TrickyRick · 10 months ago
Not to mention that this is paid by insurance in many countries which means there is little incentive for individuals to shop around.
TrickyRick commented on Show HN: Stretch My Time Off – An Algorithm to Optimize Your Vacation Days   stretchmytimeoff.com... · Posted by u/zachd
hackernewds · 10 months ago
Good luck traveling on work days!
TrickyRick · 10 months ago
Works great with an evening flight, you can work all day and leave for the airport after work.
TrickyRick commented on Show HN: Stretch My Time Off – An Algorithm to Optimize Your Vacation Days   stretchmytimeoff.com... · Posted by u/zachd
bittermandel · 10 months ago
I love this! Every year in Sweden around christmas, almost all popular magazines publish articles for how to optimally book your vacation days. We have quite a few bank days between christmas and new years, so certain years you can get like 3 weeks off by booking 6 days or so.

This year it looks like you can achieve the following: In december, take 23rd and 27th off and you get 9 days consecutive time off between 21st and 29th. Add 30th and 31st, and you'll get 12 days consecutive. Add 2nd and 3rd of January and tada, you have 17 days vacation for the price off 6 PTO days! The website linked in this post doesn't get this quite right, as 24th is technically not a public holiday but the vast portion of companies regard it as such.

TrickyRick · 10 months ago
The 24th of December is a weekend by law in Sweden (Semesterlag 3 a §)

"Lördag och söndag räknas inte som semesterdagar annat än i fall som avses i 9 § tredje stycket. Med söndag jämställs allmän helgdag samt midsommarafton, julafton och nyårsafton."

TrickyRick commented on All the data can be yours: reverse engineering APIs   jero.zone/posts/reverse-e... · Posted by u/noleary
DeathArrow · 10 months ago
I wonder why didn't hey block all Digital Ocean IP ranges.They only need residential customers to access Robin Hood, so they can block everything else.
TrickyRick · 10 months ago
It's not exactly neither hard nor expensive to buy a residential IP proxy services to get around that.
TrickyRick commented on Why the U.S. can't build icebreaking ships   construction-physics.com/... · Posted by u/chmaynard
shiroiushi · a year ago
Music? I don't think anyone listens to American music these days outside of America (and maybe Canada). America used to produce great music, back in the 60s-80s, that people around the world wanted to listen to, but that went away after the 2000s.

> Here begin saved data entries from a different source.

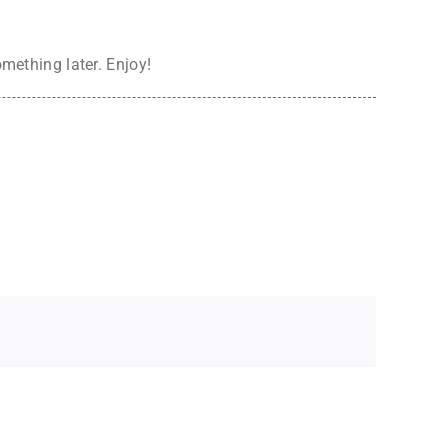
omething later. Enjoy!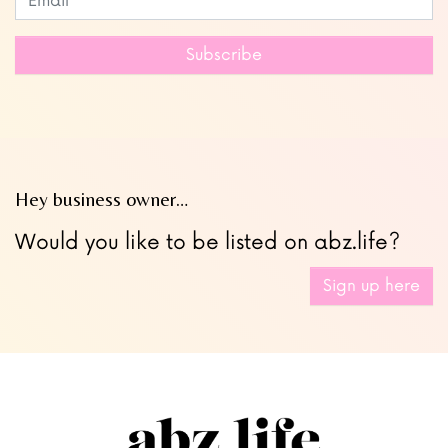
this
field
Subscribe
blank
Hey business owner…
Would you like to be listed on abz.life?
Sign up here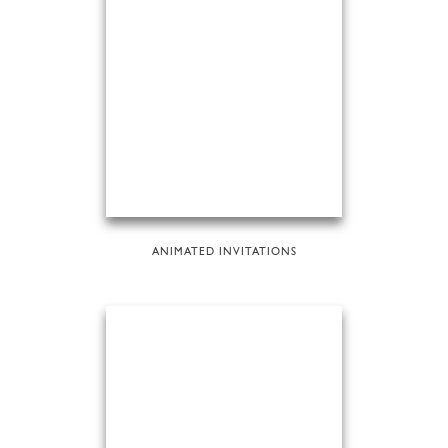
ANIMATED INVITATIONS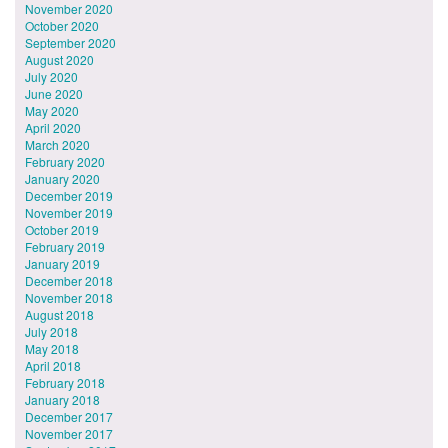
November 2020
October 2020
September 2020
August 2020
July 2020
June 2020
May 2020
April 2020
March 2020
February 2020
January 2020
December 2019
November 2019
October 2019
February 2019
January 2019
December 2018
November 2018
August 2018
July 2018
May 2018
April 2018
February 2018
January 2018
December 2017
November 2017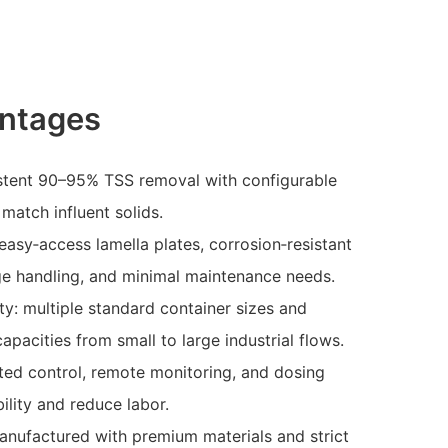
ntages
stent 90–95% TSS removal with configurable
 match influent solids.
easy‑access lamella plates, corrosion‑resistant
ge handling, and minimal maintenance needs.
ity: multiple standard container sizes and
capacities from small to large industrial flows.
ted control, remote monitoring, and dosing
ility and reduce labor.
manufactured with premium materials and strict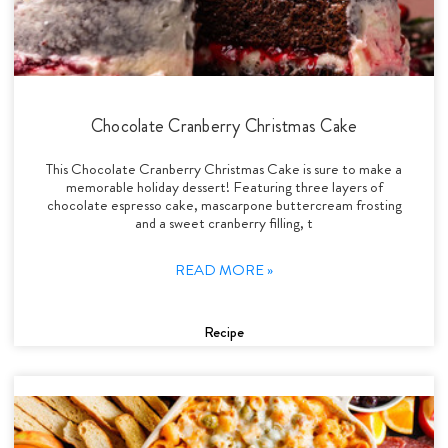
Chocolate Cranberry Christmas Cake
This Chocolate Cranberry Christmas Cake is sure to make a
memorable holiday dessert! Featuring three layers of
chocolate espresso cake, mascarpone buttercream frosting
and a sweet cranberry filling, t
READ MORE »
Recipe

American movies, however, are still quite popular abroad. Offhand, I'd say it's one of America's biggest exports. "Microcode" is the other one, if you mean things like CPU design: all the biggest CPU makers are in America: Intel, AMD, Apple, Qualcomm, etc. (Many of the CPUs are manufactured elsewhere, usually by TSMC, but all the design work is done in the US.)

TrickyRick · a year ago
There's this Taylor girl who seems pretty popular but maybe you're right, the record concert sales probably implies nobody is listening to her.
TrickyRick commented on Klarna says its AI assistant does the work of 700 people   fastcompany.com/91039401/... · Posted by u/belter
kristofferR · 2 years ago
I don't agree, I think Klarna is awesome.

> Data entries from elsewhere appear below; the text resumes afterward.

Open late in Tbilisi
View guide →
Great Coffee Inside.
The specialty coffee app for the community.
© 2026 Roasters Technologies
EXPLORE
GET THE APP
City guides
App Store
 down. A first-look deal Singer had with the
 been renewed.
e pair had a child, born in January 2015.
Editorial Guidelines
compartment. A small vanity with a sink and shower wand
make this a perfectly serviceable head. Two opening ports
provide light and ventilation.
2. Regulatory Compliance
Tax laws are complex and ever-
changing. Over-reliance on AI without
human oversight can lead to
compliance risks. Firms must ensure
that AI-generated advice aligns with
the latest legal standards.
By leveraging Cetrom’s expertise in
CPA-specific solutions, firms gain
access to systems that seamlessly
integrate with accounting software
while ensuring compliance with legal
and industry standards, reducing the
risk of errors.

Klarna BNPL is like a CC, good for those who can handle it. It doubles your credit period (so you get 30 days Klarna + 30 days Credit Card) for free, leading to higher returns if you believe you can handle credit profitably.

Not only that, but it's also quicker to pay with than CC (No 3DSecure) and you get all your ordered items in a usable list. Way more secure than giving my credit card information freely away to random webshops too. If you don't want BNPL you can pay right away through Klarna anyway, it's like Paypal in that regard.

They don't seem predatory at all to me TBH, if they were, they wouldn't have autopay and send you so many notifications if you don't have that enabled. They don't even charge me anything for semi-late payment of a few days late.

TrickyRick · 2 years ago
That's like saying gambling companies aren't predatory because personally I only bet on sports every once in a while and never more than I can afford to lose.